As my stint as CTO of YellowLabel came to a close I was lucky enough to make an encounter that would revive my hopes of building autonomous vehicles for golf courses.
Despite my unsuccessful first attempt of converting mowers to be autonomous, I came to an insightful conclusion on the only possible way a small startup could penetrate this highly competitive market. The competitors were the likes of Toro and John Deere, both vehicle manufacturers with massive economies of scale, so the only change of bothering this duopoly was to develop and release an autonomous vehicle of much smaller scale than first envisioned. The conclusion was to build a bunker raking robot.

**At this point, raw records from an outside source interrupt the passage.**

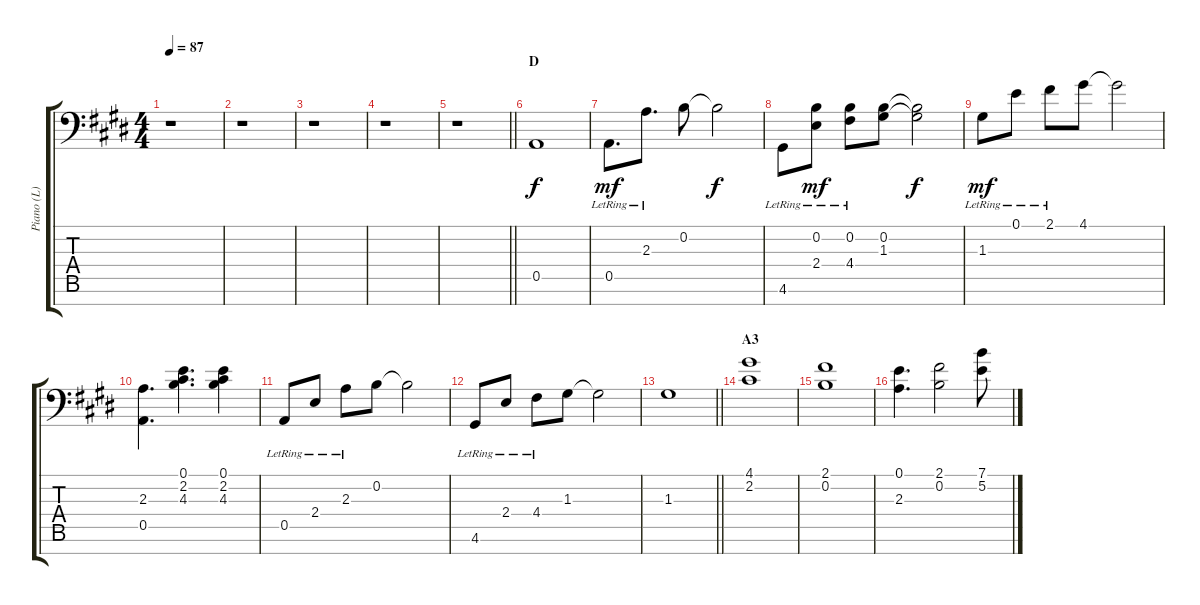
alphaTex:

\track ("Piano (L)" "Piano (L)") {instrument acousticgrandpiano}
\staff {score tabs}
\tuning (E4 B3 G3 D3 A2 E2 F1) {hide}
\ts (4 4)
\tempo 87
\clef f4
\ks e
r.1{dy f} |
r.1 |
r.1 |
r.1 |
\barLineRight lightlight
r.1 |
\section ("" "D")
0.5.1 |
0.5{lr}.8{d dy mf} 2.3{lr}.8{d} 0.2.8 0.2{t}.2{dy f} |
4.6{lr}.8 (0.2{lr} 2.4{lr}).8{dy mf} (0.2{lr} 4.4{lr}).8 (0.2 1.3).8 (0.2{t} 1.3{t}).2{dy f} |
1.3{lr}.8{dy mf} 0.1{lr}.8 2.1{lr}.8 4.1.8 4.1{t}.2 |
(2.3 0.5).4{d} (0.1 2.2 4.3).4{d} (0.1 2.2 4.3).4 |
0.5{lr}.8 2.4{lr}.8 2.3{lr}.8 0.2.8 0.2{t}.2 |
4.6{lr}.8 2.4{lr}.8 4.4{lr}.8 1.3.8 1.3{t}.2 |
\barLineRight lightlight
1.3.1 |
\section ("" "A3")
(4.1 2.2).1 |
(2.1 0.2).1 |
(0.1 2.3).4{d} (2.1 0.2).2 (7.1 5.2).8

The first reason was simple, raking bunkers is the most man-hour intensive job in golf course maintenance. The second, and more key insight, was that we could do the same job in an unmanned vehicle significantly smaller than its non-autonomous counterpart – this would simply not be the case if we were to build a mowing machine. The size of its cutting blade apparatus is directly correlated to how fast it can complete the job as more grass surface area is covered in one mowing line. This thought process meant drastically decreased production and development costs, but they still were not low enough to justify the capital investment of building r&d facilities.
One night at a dinner party I was lucky enough to meet Alessandro Deodati, the CEO of Dronyx, a robotics company specializing in tracked robots for beach cleaning headquartered 30 minutes away from me! As they say, the rest is history. Within two weeks I struck a partnership with Dronyx, whom would be in charge of providing the adequate hardware, whilst I would continue to perfect and refactor our path-planning software for the new specifications.

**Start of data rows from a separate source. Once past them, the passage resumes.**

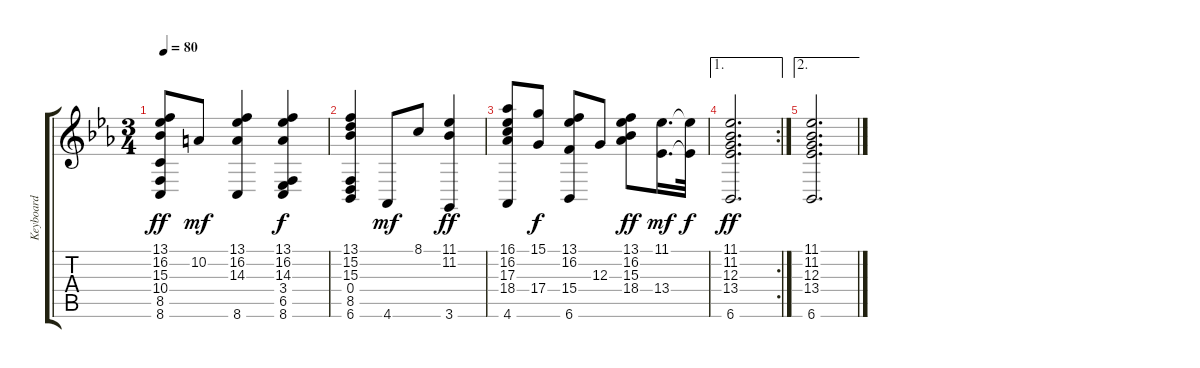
\track ("Keyboard" "Keyboard") {instrument acousticgrandpiano}
\staff {score tabs}
\tuning (E4 B3 G3 D3 A2 E2) {hide}
\ts (3 4)
\tempo 80
\clef g2
\ks eb
(13.1 16.2 15.3 10.4 8.5 8.6).8{dy ff} 10.2.8{dy mf} (13.1 16.2 14.3 8.6).4 (13.1 16.2 14.3 3.4 6.5 8.6).4{dy f} |
(13.1 15.2 15.3 0.4 8.5 6.6).4 4.6.8{dy mf} 8.1.8 (11.1 11.2 3.6).4{dy ff} |
(16.1 16.2 17.3 18.4 4.6).8 (15.1 17.4).8{dy f} (13.1 16.2 15.4 6.6).8 12.3.8 (13.1 16.2 15.3 18.4).8{dy ff} (11.1 13.4).16{d dy mf} (11.1{t} 13.4{t}).32{dy f} |
\ae 1
\rc 2
(11.1 11.2 12.3 13.4 6.6).2{d dy ff} |
\ae 2
(11.1 11.2 12.3 13.4 6.6).2{d}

At first I was convinced that it would be fairly straight-forward to apply the algorithm to the new robotic base by recalibrating for new encoders and vehicle dimensions, but this was an assumption that rapidly faded away. I ended up basically rewriting all the code from scratch since the bulk of the work was getting all the various sensors to talk to the path planning algorithm in the best way possible. It meant that the entire ROS node structure would be revolutionised, as changing just the way one sensor interacted impeded the functionality of others. The main challenges were dealing with a new type of GPS and IMU positioning input, reinterpreting signals from the motor encoders, and rewriting the stereo-camera algorithm to account for bunker edges instead of fairway edges. The hardest was definitely the positing inputs because apart from rerouting the data within the nodes in the most efficient way, I had to recode all the filters to normalize this data from the noise and combine it all into one single odometry node that continuously talks to the localization node (which knows exactly where the machine is on the course). The noise created by operating a vehicle of this type vs the original diesel tractor we used was completely different given the disparity in vehicle steps – vibrations from the engine were replaced by other concerns such as the bumps in the grassy terrain. After months of mathematical equations and on-field testing I was able to finally integrate the navigation software into the sleek new hardware projected and built from the ground up!

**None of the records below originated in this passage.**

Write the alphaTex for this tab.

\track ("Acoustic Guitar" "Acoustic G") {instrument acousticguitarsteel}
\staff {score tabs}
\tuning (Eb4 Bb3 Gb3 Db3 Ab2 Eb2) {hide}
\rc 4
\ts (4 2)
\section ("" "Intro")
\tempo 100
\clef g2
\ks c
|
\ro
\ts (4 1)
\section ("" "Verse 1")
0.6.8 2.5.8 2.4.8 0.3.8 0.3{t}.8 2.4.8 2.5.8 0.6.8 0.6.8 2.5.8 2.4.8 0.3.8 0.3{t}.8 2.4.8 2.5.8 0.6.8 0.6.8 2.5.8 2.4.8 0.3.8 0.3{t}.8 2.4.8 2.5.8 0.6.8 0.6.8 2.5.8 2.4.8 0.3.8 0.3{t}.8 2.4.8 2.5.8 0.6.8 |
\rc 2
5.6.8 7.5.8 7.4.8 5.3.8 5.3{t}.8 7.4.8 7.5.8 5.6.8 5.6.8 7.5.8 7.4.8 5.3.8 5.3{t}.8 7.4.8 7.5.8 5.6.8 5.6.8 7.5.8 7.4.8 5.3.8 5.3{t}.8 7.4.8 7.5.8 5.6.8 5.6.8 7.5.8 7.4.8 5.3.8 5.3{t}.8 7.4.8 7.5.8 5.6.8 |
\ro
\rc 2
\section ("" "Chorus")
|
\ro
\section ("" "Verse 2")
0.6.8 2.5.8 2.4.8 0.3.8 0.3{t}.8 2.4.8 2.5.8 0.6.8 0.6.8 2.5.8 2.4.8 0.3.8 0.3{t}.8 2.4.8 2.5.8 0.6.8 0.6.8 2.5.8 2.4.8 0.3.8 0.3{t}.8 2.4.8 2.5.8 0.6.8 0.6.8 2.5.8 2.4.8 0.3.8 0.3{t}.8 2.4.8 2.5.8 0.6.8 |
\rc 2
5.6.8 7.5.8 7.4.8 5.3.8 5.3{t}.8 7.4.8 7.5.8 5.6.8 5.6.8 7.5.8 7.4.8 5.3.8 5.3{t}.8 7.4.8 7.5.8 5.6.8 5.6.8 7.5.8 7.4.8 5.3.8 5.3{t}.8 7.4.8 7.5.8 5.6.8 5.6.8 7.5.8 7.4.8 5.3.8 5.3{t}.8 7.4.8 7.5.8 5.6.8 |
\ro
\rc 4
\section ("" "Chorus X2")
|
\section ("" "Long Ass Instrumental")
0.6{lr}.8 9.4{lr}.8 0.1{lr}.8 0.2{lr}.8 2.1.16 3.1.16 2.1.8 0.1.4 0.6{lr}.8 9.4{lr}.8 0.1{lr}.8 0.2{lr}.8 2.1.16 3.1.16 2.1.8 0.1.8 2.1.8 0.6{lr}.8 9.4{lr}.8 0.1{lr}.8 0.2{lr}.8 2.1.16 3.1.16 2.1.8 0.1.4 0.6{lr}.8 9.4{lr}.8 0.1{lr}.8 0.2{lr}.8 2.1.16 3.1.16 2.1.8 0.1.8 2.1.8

Our partnership was able to create a fully-functioning prototype!! Our estimations would put the production costs at around $8k, with a projected retail price of $20k, which is around \$5k less than its non-autonomous counterpart! Now the next challenge was to find the right strategy and channels to be able to commercialize the product in the best way.
Hardware projecting and proprietary software have been sold to a company based in Italy.